The Prior Accumulation of Dual-Credit Enrollment Hours as a Measure of First Year Persistence at a 4-Year University

Document Type


Degree Name

Doctor of Education (Ed.D)


Curriculum and Instruction

Date of Award

Fall 2013


Dual enrollment, also known as dual-credit enrollment or concurrent enrollment; is an innovative phenomenon that has swept through education in the last few decades closing the gap in the transition from high school to college. Dual enrollment allows high school students to be dually enrolled in courses that will earn them both high school and college credits. The number of students enrolled in dual credit course programs has tripled in the past 10 years. However, there is a lack of research as to how the accumulation of dual-credit enrollment courses affects students once they arrive at a 4-year university and if there is a positive effect on first-year persistence. Therefore, the purpose of this study is to examine the effect of dual-credit enrollment on the Grade Point Average of university students by studying those who had a prior accumulation of 12 or more dual-credit enrollment hours versus those without any dual-credit enrollment hours at a large, Texas 4-year university.
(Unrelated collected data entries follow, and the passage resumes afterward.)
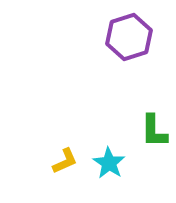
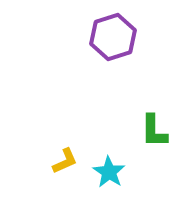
purple hexagon: moved 16 px left
cyan star: moved 9 px down
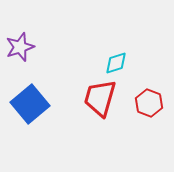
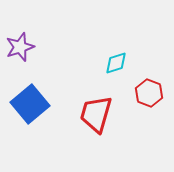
red trapezoid: moved 4 px left, 16 px down
red hexagon: moved 10 px up
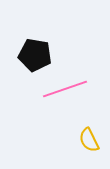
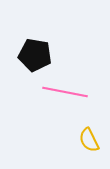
pink line: moved 3 px down; rotated 30 degrees clockwise
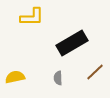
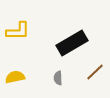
yellow L-shape: moved 14 px left, 14 px down
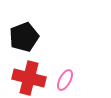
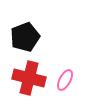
black pentagon: moved 1 px right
The study examined GPA in the first-year (contiguous Fall and Spring semester) using inferential statistics with 225 randomly selected students who arrived with 12 or more dual credit hours in school year 2008 2009, 331 in 2009 2010, and lastly 475 in 2010 2011. The same numbers of randomly selected students without any dual credit hours were selected for each of the school years, in the academic years of 2008 2009, 2009 2010, and 2010 2011. This study was conducted using a Mann Whitney U test to determine if differences exist between two groups on one dependent variable with a .05 significance level. Calculations were made via the Statistical Package for the Social Sciences (SPSS).